Dilorong museum, pengunjung dapat merasakan
dahsyatnya gempa dan tsunami Aceh 2004 silam.
Gelap....SubhanaAllah, sungguh maha besar Engkau Ya Robbi"
ucapku. Saat melewati lorong , aku menggandeng erat tangan ibu Haja
Ika. Sungguh nikmat yang luar biasa, dapat menapakan kaki di Bumi Rencong. Aku
dan tim lainnya adalah kontingen Kabupaten Sumbawa-NTB di PENAS (Pekan
Nasional) KTNA (Kontak Tani Nelayan Andalan) Banda Aceh tahun 2017 lalu. Kebetulan,
kami datang ke museum disela kegiatan PENAS, saat itu dipusatkan di Stadiun
Harapan bangsa, Kota Banda Aceh. Kami terus berjalan melewati lorong, dalam
hati aku begitu mengagumi desain museum kelas dunia ini.
Sangat gelap, memang suasana itu dibuat agar pengunjung
dapat merasakan apa yang dirasakan masyarakat saat gempa dan tsunami datang.
Suara teriakan meminta tolong, tangisan, lantunan zikir dan bacaan ayat suci
Al-Qur'an, gemuruh ombak membuat bulu kuduk merinding
. “Apa yang kita lihat dan rasakan ini, seberapapun mencekamnya, tidak
akan bisa menggambarkan betapa suasana saat itu seperti layaknya kiamat kecil”

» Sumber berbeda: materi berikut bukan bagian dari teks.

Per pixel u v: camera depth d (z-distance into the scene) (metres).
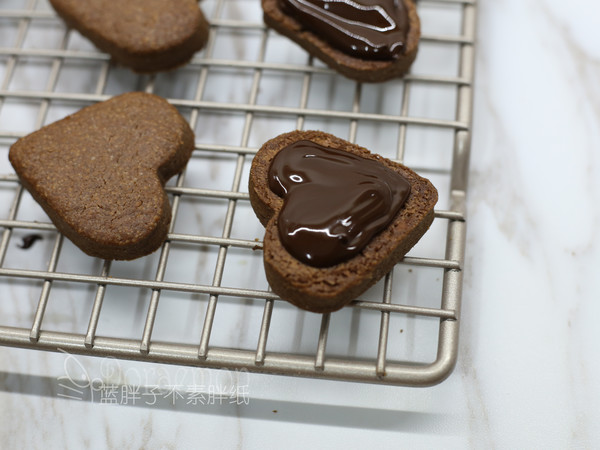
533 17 0.31
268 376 0.27
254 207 0.26
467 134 0.28
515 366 0.27
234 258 0.28
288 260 0.24
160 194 0.26
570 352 0.27
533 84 0.30
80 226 0.26
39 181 0.26
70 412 0.27
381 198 0.25
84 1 0.29
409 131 0.30
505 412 0.26
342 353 0.27
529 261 0.28
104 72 0.30
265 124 0.30
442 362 0.25
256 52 0.31
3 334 0.25
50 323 0.28
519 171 0.29
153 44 0.28
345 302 0.25
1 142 0.30
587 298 0.27
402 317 0.27
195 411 0.26
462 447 0.26
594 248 0.28
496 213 0.28
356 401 0.26
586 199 0.28
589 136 0.29
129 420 0.26
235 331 0.27
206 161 0.29
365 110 0.30
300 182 0.25
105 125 0.27
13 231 0.29
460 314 0.27
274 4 0.29
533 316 0.27
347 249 0.24
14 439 0.26
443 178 0.29
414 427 0.26
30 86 0.31
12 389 0.27
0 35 0.32
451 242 0.26
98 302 0.26
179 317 0.27
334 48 0.28
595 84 0.30
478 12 0.31
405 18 0.28
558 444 0.26
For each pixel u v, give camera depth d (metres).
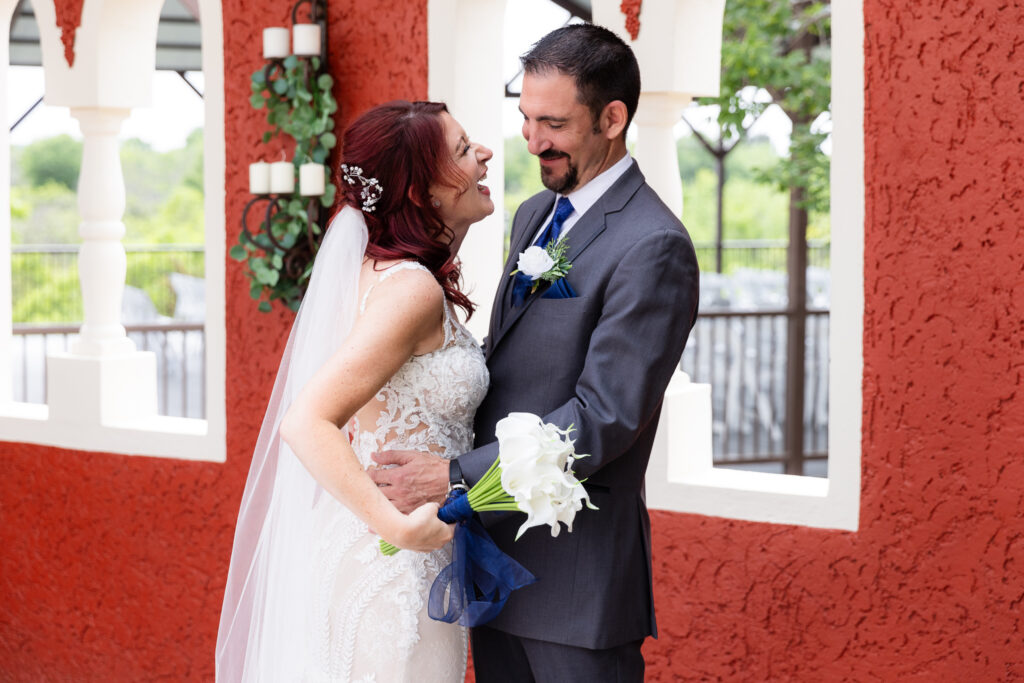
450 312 2.40
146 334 8.45
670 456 3.26
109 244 4.15
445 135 2.36
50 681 4.27
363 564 2.37
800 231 8.35
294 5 3.64
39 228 20.73
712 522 3.22
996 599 2.90
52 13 3.98
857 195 2.98
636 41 3.22
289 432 2.14
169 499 3.98
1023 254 2.82
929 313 2.93
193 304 13.23
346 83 3.64
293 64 3.55
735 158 19.00
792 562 3.12
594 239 2.35
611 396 2.20
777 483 3.22
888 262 2.96
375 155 2.34
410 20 3.52
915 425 2.96
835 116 2.99
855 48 2.95
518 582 2.26
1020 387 2.84
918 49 2.89
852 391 3.02
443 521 2.20
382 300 2.24
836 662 3.09
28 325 8.20
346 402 2.16
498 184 3.62
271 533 2.49
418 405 2.35
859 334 3.00
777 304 11.24
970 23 2.83
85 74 3.95
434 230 2.41
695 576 3.25
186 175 21.50
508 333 2.41
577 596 2.35
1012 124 2.81
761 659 3.19
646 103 3.28
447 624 2.42
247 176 3.78
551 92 2.32
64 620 4.22
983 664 2.93
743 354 8.30
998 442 2.87
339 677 2.37
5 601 4.34
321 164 3.58
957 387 2.91
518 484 2.07
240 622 2.70
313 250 3.63
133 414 4.19
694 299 2.32
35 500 4.24
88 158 4.08
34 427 4.22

kata Ibu Haja Ika. Orang berjuang antara hidup dan mati, kulihat ada yang
menelan air, terhempas pohon, terseret arus, dan masih banyak lagi
terpampng dikeledeskop.
Disamping kami, ada pula rombongan pengunjung yang
datang dari negeri Jiran Malaysia. Ada yang bahagia karena menuntaskan rasa
penasaran, ada pula raut wajah sedih bahkan ada orangtua yang memakai kursi
roda namun semangatnya tidak kalah dengan kami.
Mungkin, bagi keluarga korban tidak akan mudah
berkunjung ke sini. Duka masih menyelimuti mereka. Saat kami masuk ke
bagian dalam museum, disajikan bagaimana bencana gempa dan tsunami melanda
Aceh, ada berbagai foto pada ruang display dan pameran, kemudian bisa juga
dilihat dalam bentuk visual pada ruang bioskop mini, lalu aneka photo
perkembangan Aceh pasca bencana dalam ruang pameran temporer. Kami takjub
dan berdoa saat melihat nama-nama korban di sumur doa.
Museum Tsunami Aceh memang sengaja dibangun oleh
pemerintah dalam hal ini Badan Rahabilitasi dan Rekontruksi (BRR) Aceh-Nias
sebagai pengingat dan sebagai lembaga pembelajaran dan mitigasi bencana bagi
warga di Aceh. Selain menuntaskan rasa penasaran, museum yang
terdiri dari empat lantai ini juga diakui sebagai tempat belajar tentang
kebencanaan yang cukup baik. Ya, daripada mengajak anak-anak liburan ke
tempat-tempat perbelanjaan lebih baik berkunjung ke museum Tsunami Aceh.
Pelajaran yang dapat dipetik dari
kunjungan ke museum Tsnunami Aceh adalah Bersyukur. Semoga kita senantiasa
mengucapkan rasa itu. Ada banyak orang yang baru sadar tentang hidup dan
kehidupan ketika sudah sakaratul maut, disaat nafas sudah diujung tenggorokan.